Tasks to carry out =
- A) In the text about Ajari Tanaka, at what age did he begin practicing Dharma and calligraphy?
- B) Name every city mentioned in the text about Ajari Tanaka.
- C) Pick up the account of Ajari Tanaka's life after its last sentence and carry it forward.

Excerpted text =
= Beginning of Section =

Ajari Tanaka stands outside the Takahata Fudo Temple in Tokyo where he gives monthly lectures

Our teacher is the Dharma Master Rev. Jomyo Tanaka. Ajari Tanaka, as he is called, is a traditionally trained Japanese Shingon Monk with an extraordinary life.Born in 1947, Ajari Tanaka began practicing Dharma and calligraphy at the age of 6 under the tutelage of his grandfather. After graduation from high school, he entered the Kongo-Ji monastery in Tokyo where he began his training. He then spent a year in the beautiful Daikaku-ji monastery in the outskirts of Kyoto and received his certifications in Shingon, flower arranging, and calligraphy.

Upon completion of his training at Daikakuji, Ajari spent five years in India wandering and studying Hindu philosophy. He returned to Japan for further training and in 1978, decided to visit the United States on his way to Paris. The United States would become his home for the next 21 years.

Fu Do ShinAjari Tanaka performs the Goma
While spending some time at the Los Angeles Koyasan Shingon Temple, Ajari Tanaka formed a very strong connection with the Archbishop of North America Seytsu Takahashi, who asked him to remain in America and teach Shingon. (Takahashi Sensei returned to Japan in 1982 and became the hoin of Koyasan - the highest position in Shingon. Just before his passing, Takahashi Sensei gave Tanaka Sensei many of his personal spiritual belongings.)

Ajari Tanaka took a bus to Vancouver and then to NYC where he would live in a small apartment in Greenwich Village. While in NYC, Ajari taught Shingon, calligraphy, and worked in a Japanese restaurant.

= End of Section =

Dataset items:
= Beginning of Section =

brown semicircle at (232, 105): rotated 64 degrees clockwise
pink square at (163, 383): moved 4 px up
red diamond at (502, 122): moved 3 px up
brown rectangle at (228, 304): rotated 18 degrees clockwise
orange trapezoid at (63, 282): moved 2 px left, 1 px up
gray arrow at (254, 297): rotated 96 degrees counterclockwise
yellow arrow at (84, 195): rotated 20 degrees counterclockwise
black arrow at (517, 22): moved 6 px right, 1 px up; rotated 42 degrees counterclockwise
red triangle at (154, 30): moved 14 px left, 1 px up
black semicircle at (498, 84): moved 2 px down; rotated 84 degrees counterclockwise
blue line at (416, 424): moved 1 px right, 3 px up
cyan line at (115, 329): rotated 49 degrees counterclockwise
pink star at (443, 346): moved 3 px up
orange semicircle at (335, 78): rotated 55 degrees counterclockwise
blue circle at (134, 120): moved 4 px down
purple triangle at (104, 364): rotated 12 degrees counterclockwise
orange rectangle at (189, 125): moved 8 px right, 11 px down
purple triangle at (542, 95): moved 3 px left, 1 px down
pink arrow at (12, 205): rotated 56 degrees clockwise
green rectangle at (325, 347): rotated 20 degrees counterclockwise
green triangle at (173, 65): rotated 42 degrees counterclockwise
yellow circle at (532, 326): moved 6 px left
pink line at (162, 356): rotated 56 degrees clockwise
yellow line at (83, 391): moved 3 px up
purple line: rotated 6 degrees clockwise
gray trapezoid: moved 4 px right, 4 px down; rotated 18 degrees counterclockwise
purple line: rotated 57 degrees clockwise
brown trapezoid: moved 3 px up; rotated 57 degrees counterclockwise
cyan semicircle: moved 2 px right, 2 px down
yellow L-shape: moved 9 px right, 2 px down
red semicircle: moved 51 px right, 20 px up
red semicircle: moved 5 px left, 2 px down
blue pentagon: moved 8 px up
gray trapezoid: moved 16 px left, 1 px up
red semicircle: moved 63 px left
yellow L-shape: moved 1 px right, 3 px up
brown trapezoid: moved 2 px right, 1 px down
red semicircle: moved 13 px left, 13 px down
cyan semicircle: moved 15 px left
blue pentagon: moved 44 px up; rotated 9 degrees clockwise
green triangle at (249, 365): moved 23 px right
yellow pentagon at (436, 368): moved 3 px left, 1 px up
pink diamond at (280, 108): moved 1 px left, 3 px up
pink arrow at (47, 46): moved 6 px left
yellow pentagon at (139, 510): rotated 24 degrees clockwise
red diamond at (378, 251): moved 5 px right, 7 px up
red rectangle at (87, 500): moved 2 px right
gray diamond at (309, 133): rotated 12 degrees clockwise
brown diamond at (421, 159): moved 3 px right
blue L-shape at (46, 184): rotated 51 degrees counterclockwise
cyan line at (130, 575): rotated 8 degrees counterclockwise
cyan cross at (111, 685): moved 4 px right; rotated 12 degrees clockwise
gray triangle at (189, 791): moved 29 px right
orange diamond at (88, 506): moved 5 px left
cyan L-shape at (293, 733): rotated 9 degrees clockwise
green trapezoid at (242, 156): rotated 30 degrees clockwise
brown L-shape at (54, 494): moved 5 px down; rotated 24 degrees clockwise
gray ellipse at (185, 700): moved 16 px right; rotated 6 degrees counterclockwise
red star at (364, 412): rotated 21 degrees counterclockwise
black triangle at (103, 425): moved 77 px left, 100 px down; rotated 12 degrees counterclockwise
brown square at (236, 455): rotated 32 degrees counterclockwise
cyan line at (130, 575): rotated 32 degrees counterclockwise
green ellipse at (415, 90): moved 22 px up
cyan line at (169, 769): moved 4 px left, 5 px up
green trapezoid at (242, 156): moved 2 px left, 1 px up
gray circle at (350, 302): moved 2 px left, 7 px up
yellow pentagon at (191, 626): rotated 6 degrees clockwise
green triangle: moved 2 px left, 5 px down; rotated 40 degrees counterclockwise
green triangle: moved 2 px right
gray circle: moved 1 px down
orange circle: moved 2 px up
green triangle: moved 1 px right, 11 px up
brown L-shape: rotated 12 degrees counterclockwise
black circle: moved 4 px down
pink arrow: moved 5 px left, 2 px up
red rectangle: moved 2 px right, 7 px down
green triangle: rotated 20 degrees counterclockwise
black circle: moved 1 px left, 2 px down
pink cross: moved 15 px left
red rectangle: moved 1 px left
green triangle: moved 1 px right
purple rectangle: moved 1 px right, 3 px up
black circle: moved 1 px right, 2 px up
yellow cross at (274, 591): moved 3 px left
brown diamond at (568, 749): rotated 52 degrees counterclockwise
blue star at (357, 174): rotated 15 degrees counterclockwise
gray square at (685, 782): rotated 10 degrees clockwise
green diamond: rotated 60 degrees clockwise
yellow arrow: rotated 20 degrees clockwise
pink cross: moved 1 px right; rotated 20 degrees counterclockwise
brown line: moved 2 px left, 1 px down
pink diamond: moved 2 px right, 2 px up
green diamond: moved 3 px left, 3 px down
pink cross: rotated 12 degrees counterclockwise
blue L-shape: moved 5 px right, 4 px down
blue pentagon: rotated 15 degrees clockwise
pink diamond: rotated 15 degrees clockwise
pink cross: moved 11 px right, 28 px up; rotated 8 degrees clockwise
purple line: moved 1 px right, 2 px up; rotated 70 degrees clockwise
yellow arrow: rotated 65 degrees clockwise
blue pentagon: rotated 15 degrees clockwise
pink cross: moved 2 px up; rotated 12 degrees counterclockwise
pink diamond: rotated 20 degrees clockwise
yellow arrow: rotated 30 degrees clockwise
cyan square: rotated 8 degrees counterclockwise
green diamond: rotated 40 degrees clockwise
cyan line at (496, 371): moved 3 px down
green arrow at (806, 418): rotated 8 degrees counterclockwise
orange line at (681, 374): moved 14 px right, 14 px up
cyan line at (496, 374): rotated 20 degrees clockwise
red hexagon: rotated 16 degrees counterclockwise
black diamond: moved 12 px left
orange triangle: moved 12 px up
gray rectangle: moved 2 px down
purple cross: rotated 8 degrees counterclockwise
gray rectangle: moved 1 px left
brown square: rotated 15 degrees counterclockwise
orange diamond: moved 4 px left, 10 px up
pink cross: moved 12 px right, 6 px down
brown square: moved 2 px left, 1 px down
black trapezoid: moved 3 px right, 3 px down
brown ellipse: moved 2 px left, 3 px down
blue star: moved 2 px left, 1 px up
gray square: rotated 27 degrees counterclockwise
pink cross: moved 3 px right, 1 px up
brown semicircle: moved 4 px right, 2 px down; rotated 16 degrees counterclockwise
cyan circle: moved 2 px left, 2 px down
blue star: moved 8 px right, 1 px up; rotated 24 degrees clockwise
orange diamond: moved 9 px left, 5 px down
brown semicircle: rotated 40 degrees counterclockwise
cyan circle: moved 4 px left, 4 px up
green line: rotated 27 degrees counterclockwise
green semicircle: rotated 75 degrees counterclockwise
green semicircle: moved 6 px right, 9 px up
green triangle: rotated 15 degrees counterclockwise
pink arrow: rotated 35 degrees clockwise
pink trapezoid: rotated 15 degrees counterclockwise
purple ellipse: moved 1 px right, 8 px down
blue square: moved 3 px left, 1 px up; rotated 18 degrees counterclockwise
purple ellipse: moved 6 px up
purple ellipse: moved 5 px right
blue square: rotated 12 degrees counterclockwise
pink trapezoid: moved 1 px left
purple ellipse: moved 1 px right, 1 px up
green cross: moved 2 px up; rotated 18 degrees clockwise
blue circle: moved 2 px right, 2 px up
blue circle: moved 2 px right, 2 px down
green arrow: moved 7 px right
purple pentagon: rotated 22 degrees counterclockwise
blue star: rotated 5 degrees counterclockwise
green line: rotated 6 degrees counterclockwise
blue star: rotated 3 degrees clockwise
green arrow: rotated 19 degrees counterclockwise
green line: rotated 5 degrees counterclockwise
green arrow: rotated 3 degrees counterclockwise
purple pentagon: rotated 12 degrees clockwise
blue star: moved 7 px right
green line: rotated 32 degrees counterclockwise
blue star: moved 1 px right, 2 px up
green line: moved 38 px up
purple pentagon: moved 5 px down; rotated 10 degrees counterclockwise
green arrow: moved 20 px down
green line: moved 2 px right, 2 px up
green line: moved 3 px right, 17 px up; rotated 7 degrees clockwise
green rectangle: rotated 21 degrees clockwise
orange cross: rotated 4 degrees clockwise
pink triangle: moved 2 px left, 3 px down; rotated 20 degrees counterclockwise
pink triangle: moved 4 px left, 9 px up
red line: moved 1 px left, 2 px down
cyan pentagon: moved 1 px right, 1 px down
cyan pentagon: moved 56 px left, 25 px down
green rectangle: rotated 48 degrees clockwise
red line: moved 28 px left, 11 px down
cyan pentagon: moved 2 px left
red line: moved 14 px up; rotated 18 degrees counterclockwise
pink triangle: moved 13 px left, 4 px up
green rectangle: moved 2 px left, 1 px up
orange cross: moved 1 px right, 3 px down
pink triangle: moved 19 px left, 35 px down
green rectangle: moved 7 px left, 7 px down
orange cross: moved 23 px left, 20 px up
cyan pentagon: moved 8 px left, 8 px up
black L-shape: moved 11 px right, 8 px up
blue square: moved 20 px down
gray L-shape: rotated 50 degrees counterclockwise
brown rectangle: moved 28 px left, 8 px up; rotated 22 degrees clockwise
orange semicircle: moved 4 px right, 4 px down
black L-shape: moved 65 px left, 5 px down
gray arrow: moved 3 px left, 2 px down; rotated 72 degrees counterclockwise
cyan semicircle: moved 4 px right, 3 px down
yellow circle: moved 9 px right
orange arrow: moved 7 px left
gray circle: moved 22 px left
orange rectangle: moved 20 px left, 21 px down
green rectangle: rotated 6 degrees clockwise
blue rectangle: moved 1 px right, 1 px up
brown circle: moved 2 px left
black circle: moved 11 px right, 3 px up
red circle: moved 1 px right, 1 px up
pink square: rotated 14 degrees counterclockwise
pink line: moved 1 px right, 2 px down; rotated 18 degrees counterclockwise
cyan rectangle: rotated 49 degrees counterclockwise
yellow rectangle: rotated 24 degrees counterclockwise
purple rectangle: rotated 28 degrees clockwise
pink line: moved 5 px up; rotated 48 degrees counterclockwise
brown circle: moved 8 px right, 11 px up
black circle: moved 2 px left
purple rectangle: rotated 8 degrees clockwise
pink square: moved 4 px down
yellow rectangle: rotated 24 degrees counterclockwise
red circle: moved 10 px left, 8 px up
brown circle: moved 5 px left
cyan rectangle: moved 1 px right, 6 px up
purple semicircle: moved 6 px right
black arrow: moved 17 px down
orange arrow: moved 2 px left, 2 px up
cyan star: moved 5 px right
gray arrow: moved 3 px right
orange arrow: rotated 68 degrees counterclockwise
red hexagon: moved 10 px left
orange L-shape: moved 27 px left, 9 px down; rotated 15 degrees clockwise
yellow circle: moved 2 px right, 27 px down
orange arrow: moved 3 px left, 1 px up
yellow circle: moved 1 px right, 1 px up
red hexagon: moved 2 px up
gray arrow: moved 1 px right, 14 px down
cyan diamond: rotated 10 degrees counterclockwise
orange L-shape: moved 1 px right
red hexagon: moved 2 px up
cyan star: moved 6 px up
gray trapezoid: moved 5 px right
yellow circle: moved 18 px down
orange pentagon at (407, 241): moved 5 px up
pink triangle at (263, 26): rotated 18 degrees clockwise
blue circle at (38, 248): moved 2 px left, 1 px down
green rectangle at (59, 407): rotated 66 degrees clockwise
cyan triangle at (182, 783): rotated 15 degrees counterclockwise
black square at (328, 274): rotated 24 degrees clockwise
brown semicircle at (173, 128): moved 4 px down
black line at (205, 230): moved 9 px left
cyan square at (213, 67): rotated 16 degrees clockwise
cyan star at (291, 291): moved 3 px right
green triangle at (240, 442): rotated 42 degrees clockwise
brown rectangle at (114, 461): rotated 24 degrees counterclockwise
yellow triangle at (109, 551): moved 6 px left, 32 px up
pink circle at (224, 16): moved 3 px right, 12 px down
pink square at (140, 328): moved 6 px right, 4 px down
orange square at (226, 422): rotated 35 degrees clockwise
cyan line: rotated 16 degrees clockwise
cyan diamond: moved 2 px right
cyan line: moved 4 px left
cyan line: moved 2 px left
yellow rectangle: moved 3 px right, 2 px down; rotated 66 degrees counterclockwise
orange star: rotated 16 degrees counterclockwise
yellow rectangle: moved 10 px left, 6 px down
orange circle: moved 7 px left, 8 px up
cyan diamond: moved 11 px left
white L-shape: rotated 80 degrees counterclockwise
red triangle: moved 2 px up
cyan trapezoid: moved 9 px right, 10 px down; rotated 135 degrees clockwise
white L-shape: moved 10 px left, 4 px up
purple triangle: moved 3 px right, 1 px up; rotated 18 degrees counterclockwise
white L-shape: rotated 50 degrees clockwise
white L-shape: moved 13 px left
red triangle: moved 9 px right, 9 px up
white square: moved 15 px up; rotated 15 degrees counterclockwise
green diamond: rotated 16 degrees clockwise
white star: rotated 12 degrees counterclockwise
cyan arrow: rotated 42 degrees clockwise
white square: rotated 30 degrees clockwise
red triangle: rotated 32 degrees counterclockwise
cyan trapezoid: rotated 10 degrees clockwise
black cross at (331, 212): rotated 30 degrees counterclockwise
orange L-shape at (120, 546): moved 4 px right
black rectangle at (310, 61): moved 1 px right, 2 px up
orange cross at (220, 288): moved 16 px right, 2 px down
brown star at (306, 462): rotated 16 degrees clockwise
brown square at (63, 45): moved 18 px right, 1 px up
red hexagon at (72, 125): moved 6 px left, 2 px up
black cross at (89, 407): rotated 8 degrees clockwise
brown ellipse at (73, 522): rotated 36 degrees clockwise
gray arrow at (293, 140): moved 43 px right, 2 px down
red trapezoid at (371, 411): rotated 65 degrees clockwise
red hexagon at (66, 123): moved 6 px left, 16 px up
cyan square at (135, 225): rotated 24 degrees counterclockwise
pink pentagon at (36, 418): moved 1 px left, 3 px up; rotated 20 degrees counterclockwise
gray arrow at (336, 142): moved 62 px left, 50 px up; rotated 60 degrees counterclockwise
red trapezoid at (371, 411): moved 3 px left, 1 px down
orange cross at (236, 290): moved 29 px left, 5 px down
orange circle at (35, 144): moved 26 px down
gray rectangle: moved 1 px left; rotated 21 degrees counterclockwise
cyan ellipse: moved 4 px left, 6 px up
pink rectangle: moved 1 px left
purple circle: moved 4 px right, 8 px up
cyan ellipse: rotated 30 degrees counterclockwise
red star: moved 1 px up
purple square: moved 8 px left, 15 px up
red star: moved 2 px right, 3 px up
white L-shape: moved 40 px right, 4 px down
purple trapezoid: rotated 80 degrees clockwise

= End of Section =

Task-by-task outputs =
- A) At the age of 6.

- B) Tokyo, Kyoto, Paris, Los Angeles, Vancouver, NYC

- C)
Fu Do ShinIn 1987, he was invited to visit Vermont and would soon relocate to a stunning 80 acre farm house nestled under the peaks of the Green Mountain National Forest. It was during his time here that Ajari would write many books and focus intensively on his own practices often spending entire days hiking through the mountains and chanting under waterfalls. During this time period, he also traveled extensively between Vermont, Europe, and Japan.

In 1999, Ajari moved back to Tokyo and now spends the majority of his time in Japan where he is a professor at Waseda University though he visits the US once per year and makes several trips to China each year. He often emphasizes the importance of unity, respect, and inclusion among all religious traditions even commenting that a new mandala should include all religions.

Ajari Tanaka is the essence of a spiritual master whose presence is strongly felt, whose humor is always disarming, and whose wisdom is extraordinarily profound in its simplicity.